Histórias sempre estão na fronteira; por mais que tentemos acomodá-las elas esbarram no real vivido, ouvido, lembrado; elas esbarram no imaginado, sonhado, criado...por isso evocamos os entrelugares, onde cabem o contraditório, o surpreendente e até o esperado...todos eles permissíveis à intromissão do eu e também à sua ausência, mesmo disfarçada.
quinta-feira, 14 de fevereiro de 2008
Mar vermelho na TV
Focinho comprido vivia num mar de rosas. Acompanhava sua mamãe desde o nascimento junto com um bando de outros pequenos e outras mães. Davam cambalhotas no ar, tudo sincronizado; cantavam música “quebradinha”, com ritmo de conversa interrompida pela água. Um dia desses o mar se anuviou e Focinho Comprido não viu mais sua mãe.

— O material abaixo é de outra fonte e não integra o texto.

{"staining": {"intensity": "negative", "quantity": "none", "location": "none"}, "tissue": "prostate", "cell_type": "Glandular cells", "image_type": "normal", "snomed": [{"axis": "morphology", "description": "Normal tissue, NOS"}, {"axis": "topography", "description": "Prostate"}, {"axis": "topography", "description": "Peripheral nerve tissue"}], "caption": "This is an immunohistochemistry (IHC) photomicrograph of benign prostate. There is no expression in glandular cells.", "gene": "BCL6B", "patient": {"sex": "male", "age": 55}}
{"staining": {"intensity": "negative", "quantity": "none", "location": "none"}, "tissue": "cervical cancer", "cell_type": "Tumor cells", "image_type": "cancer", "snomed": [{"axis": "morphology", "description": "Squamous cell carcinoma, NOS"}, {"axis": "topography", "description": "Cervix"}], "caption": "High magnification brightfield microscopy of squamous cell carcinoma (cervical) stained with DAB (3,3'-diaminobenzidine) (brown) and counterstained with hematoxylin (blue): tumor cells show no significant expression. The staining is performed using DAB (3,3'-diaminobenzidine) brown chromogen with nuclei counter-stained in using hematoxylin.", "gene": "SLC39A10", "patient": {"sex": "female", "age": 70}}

Só lá fora do mundo de água, onde ele puxava o ar, ela foi vista. Estava suspensa a pouca distância do barco de homens de olhos puxados. Um arpão atravessava seu corpo generoso e flexível; saía muito sangue. Sua dança não era mais a de poucos momentos atrás; era um contorcionismo incômodo, uma fuga daquele objeto intruso, daqueles seres do mundo de ar. Os olhos puxados tentavam se esconder da lente da câmera; queriam que o sangue da mãe de Focinho Comprido não fosse vermelho. Não houve como disfarçar: a mancha púrpura concentrada estava lá naquele pedaço do mundo de água logo abaixo dela, e Focinho Comprido não cantava mais música de sorriso na água; ficou com medo do mundo de ar. Homens do mundo de ar com olhos de todos os formatos viram o mar vermelho na TV.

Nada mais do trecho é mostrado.